I'm trying to understand the remainder in Taylor's theorem from this source: https://proofwiki.org/wiki/Taylor%27s_Theorem/One_Variable/Integral_Version
I don't understand the very last parts of the proof (the parts where the remainder $R_n$ is solved).

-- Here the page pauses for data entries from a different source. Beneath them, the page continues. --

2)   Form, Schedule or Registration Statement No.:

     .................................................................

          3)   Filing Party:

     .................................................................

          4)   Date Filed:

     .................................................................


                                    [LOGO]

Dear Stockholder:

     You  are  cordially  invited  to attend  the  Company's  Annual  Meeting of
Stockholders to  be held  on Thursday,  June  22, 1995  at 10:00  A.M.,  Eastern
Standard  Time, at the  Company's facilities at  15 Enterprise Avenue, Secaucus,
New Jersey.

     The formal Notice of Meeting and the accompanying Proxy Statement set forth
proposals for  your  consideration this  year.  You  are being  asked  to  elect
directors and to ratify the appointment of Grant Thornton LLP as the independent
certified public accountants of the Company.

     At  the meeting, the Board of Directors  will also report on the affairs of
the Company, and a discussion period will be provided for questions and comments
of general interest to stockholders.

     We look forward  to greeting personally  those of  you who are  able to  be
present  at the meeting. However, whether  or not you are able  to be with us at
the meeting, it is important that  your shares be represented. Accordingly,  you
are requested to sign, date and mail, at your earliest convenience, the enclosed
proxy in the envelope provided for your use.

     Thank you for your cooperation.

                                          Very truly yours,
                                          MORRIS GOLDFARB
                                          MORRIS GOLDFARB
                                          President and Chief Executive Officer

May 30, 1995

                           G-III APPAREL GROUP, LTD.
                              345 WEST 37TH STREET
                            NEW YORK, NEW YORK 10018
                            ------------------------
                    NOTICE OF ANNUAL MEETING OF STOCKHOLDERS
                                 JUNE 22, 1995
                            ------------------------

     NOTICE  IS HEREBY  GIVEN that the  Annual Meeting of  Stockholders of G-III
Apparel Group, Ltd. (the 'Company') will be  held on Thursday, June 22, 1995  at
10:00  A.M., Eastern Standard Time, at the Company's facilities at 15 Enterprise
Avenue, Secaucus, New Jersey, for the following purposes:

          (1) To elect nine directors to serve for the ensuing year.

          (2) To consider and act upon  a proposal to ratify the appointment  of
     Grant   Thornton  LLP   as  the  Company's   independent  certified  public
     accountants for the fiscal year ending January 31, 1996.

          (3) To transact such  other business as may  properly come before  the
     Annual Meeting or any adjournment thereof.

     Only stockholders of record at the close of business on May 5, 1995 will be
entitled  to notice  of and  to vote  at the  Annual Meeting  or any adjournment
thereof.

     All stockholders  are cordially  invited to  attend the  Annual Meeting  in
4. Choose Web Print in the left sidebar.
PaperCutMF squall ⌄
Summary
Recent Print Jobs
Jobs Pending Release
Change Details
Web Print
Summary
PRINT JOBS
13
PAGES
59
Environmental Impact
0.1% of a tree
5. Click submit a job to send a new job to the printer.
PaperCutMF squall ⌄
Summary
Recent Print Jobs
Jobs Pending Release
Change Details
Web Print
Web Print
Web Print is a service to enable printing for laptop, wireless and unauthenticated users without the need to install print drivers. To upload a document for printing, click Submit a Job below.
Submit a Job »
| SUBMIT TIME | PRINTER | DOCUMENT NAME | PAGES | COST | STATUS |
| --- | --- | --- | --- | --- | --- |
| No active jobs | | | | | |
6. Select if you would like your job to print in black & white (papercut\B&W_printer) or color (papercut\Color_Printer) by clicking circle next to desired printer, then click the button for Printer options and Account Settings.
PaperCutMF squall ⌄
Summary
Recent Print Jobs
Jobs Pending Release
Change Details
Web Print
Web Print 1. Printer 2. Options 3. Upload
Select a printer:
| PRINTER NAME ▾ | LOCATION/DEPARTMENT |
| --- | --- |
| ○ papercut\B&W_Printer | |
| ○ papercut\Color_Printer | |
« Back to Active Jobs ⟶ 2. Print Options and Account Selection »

Can someone explain why does it follow from:
$$\frac{f^{(n+1)}(a)}{(n+1)!}(x-a)^{n+1}+\int_a^x \frac{f^{(n+2)}(t)}{(n+1)!}(x-t)^{n+1} \;dt$$
that $$R_N = \frac{f^{(n+1)}(\xi)}{(n+1)!}(x-a)^{n+1}?$$
I think the changing between letters $a$ and $\xi$ confuses me…?
Best Answer
We use this result: there's $c\in(a,b)$ such that
$$\int_a^b f(x)g(x)dx=f(c)\int_a^b g(x)dx$$ so in our case we have
$$\int_a^x\frac{f^{(n+1)}(t)}{n!}(x-t)^ndt=f^{(n+1)}(\xi)\int_a^x\frac{(x-t)^n}{n!}dt=f^{(n+1)}(\xi)\frac{(x-a)^{n+1}}{(n+1)!}=:R_n$$